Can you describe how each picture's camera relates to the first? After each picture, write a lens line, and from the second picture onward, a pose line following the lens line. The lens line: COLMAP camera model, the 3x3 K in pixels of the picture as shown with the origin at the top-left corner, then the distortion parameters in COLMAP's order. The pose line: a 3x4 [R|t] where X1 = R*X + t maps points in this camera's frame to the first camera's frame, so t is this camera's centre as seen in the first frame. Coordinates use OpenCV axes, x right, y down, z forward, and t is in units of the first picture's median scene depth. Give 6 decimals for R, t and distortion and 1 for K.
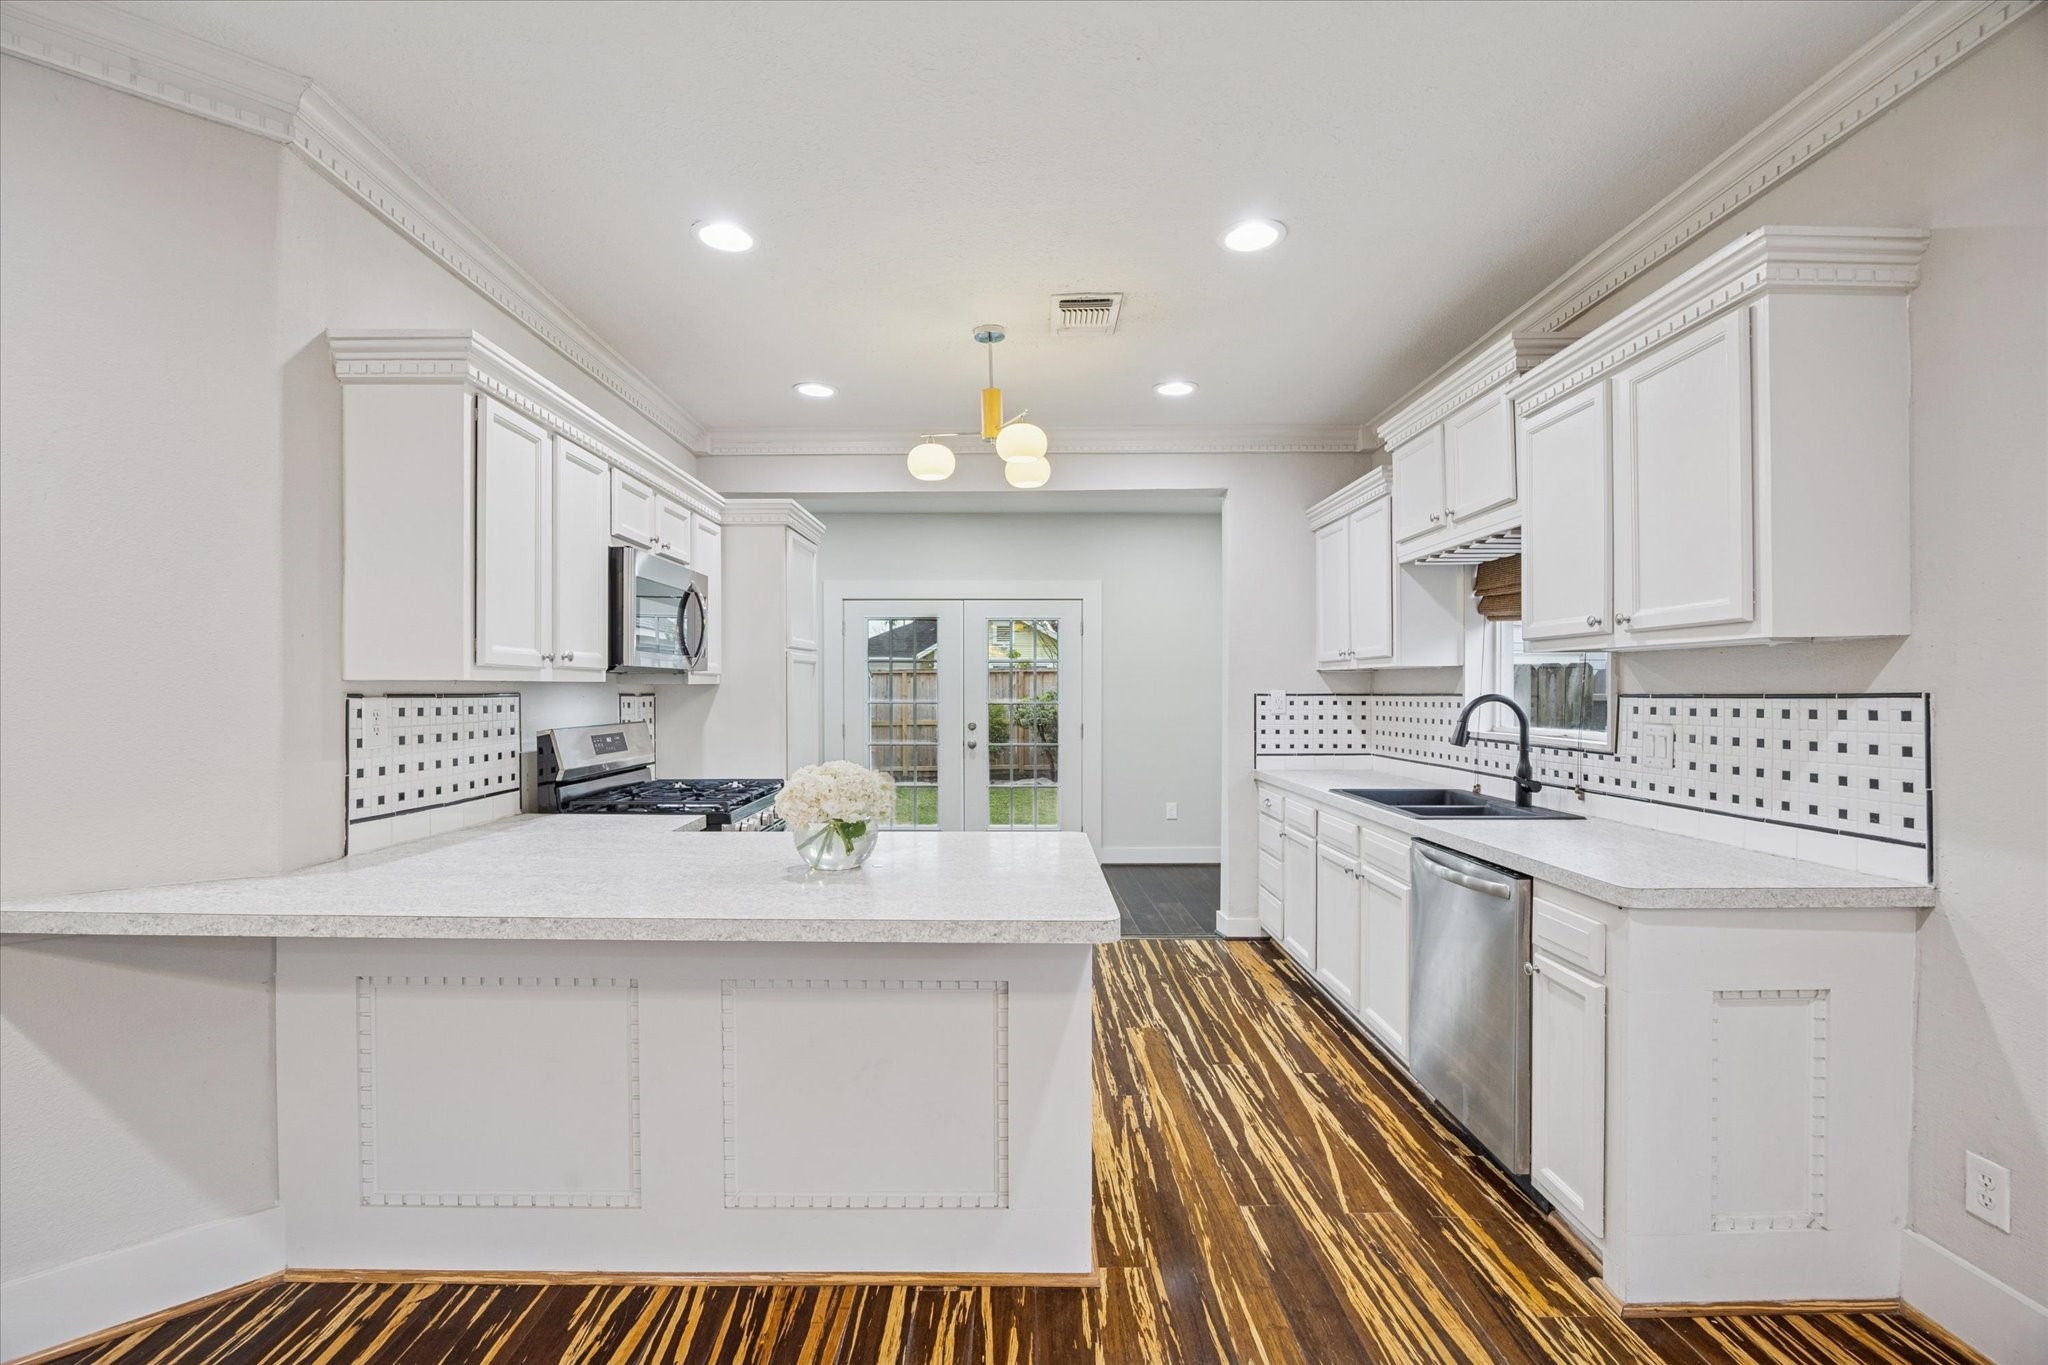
lens RADIAL K [[842.6, 0, 1037.7], [0, 842.6, 693.5], [0, 0, 1]] dist [-0.010328, -0.000135]
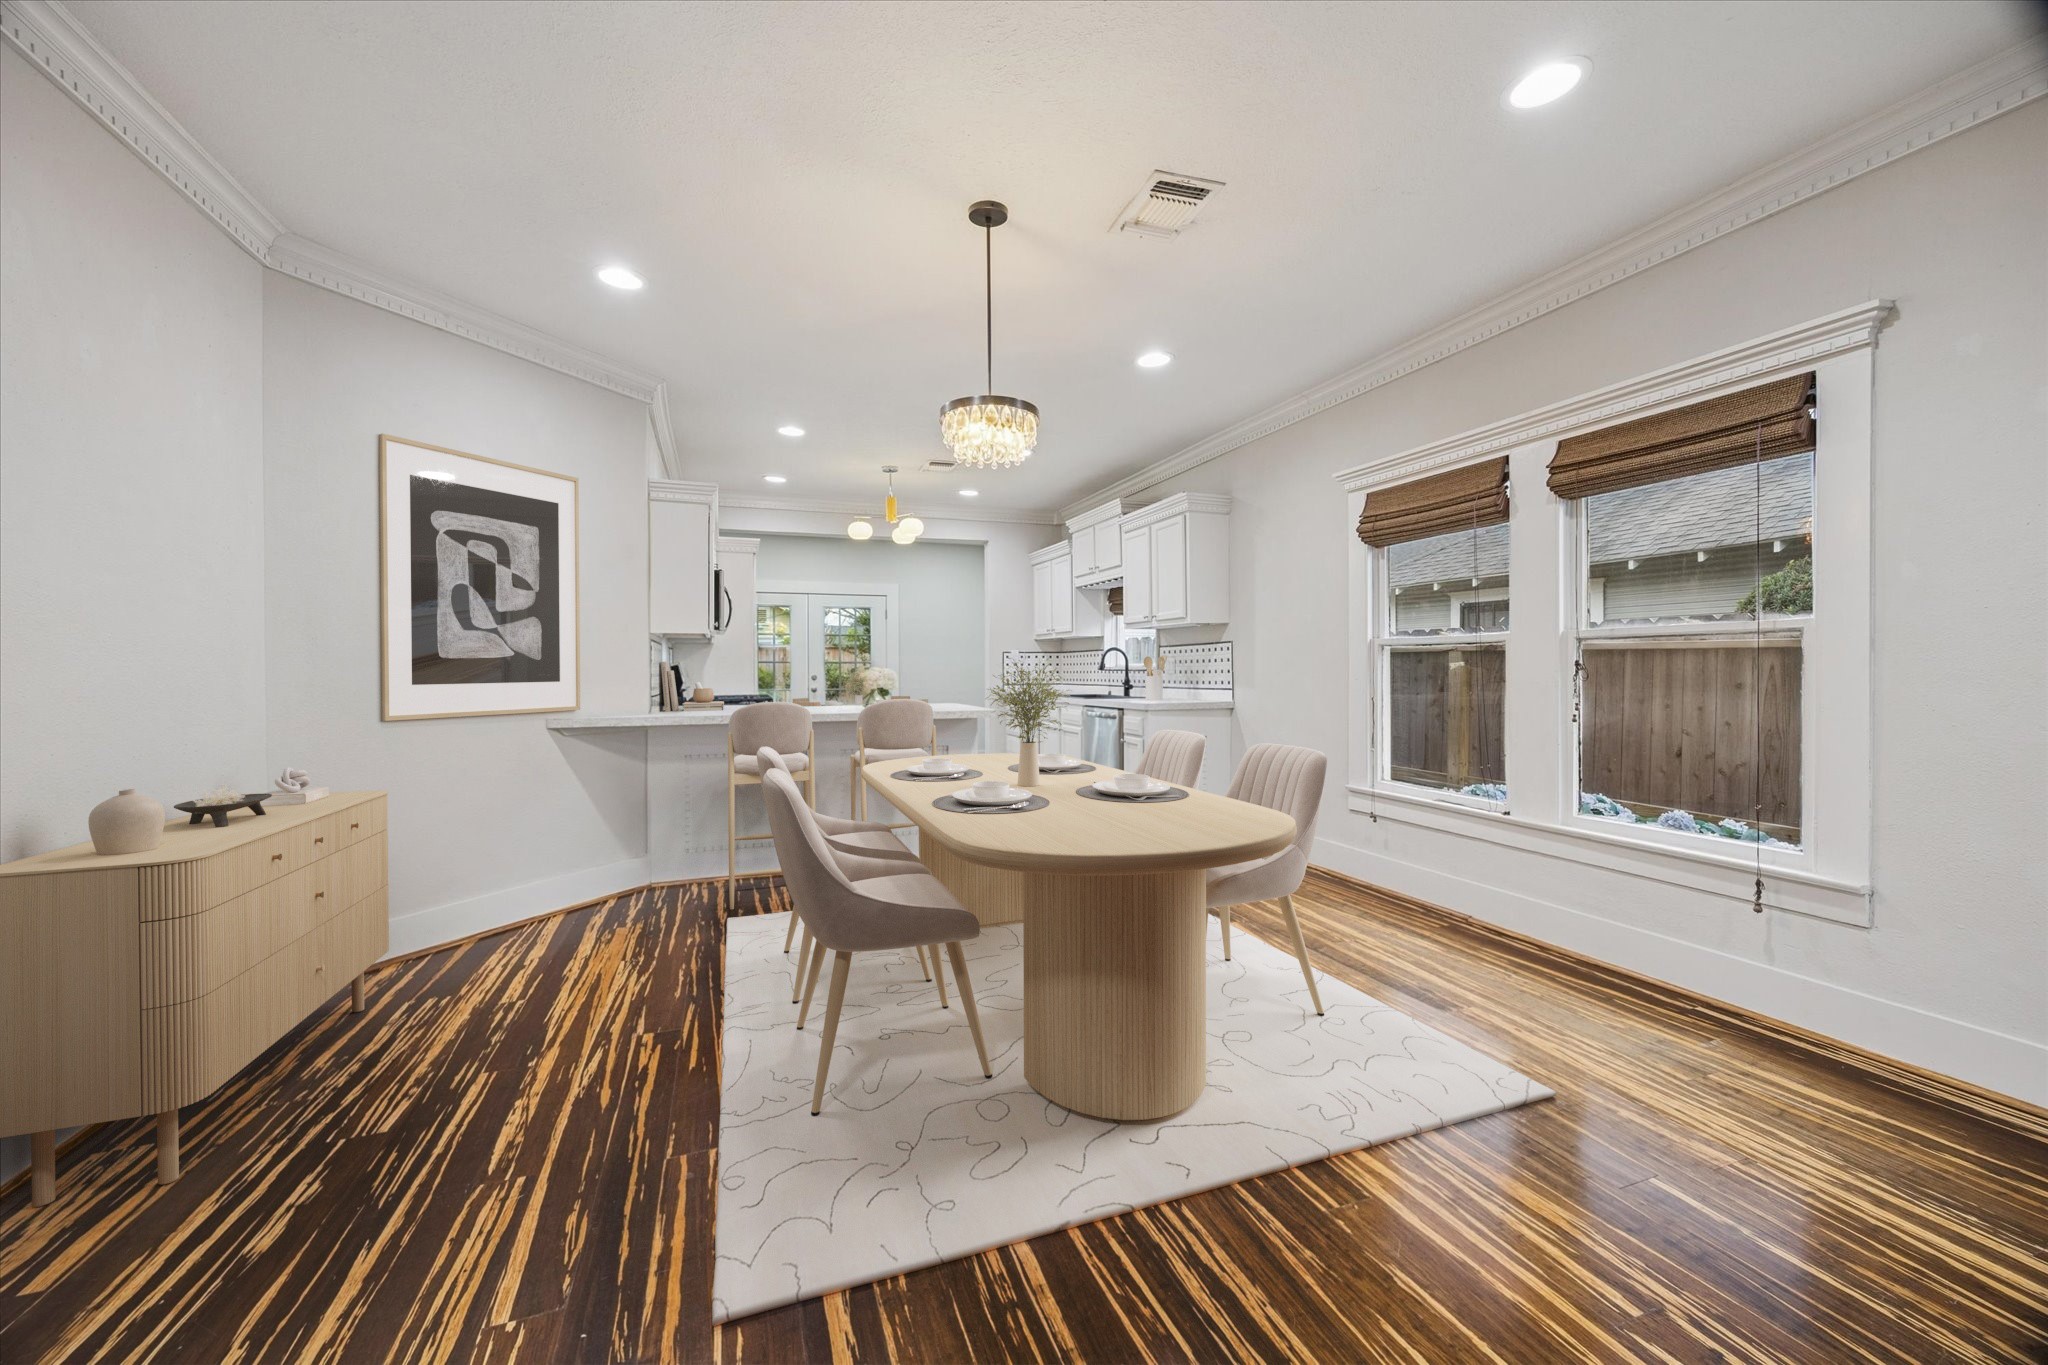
lens RADIAL K [[842.6, 0, 1019.9], [0, 842.6, 677.0], [0, 0, 1]] dist [-0.010328, -0.000135]
pose [[0.937987, -0.005992, 0.346617, -0.661052], [0.006896, 0.999975, -0.001374, 0.111065], [-0.346601, 0.003679, 0.938006, -1.419018]]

[What is needed] What you return must match the material above exactly, minus its pictures.

[Solution]
Can you describe how each picture's camera relates to the first? After each picture, write a lens line, and from the second picture onward, a pose line following the lens line. The lens line: COLMAP camera model, the 3x3 K in pixels of the picture as shown with the origin at the top-left corner, then the distortion parameters in COLMAP's order. The pose line: a 3x4 [R|t] where X1 = R*X + t maps points in this camera's frame to the first camera's frame, so t is this camera's centre as seen in the first frame. Coordinates use OpenCV axes, x right, y down, z forward, and t is in units of the first picture's median scene depth. Give 6 decimals for R, t and distortion and 1 for K.
lens RADIAL K [[842.6, 0, 1037.7], [0, 842.6, 693.5], [0, 0, 1]] dist [-0.010328, -0.000135]
lens RADIAL K [[842.6, 0, 1019.9], [0, 842.6, 677.0], [0, 0, 1]] dist [-0.010328, -0.000135]
pose [[0.937987, -0.005992, 0.346617, -0.661052], [0.006896, 0.999975, -0.001374, 0.111065], [-0.346601, 0.003679, 0.938006, -1.419018]]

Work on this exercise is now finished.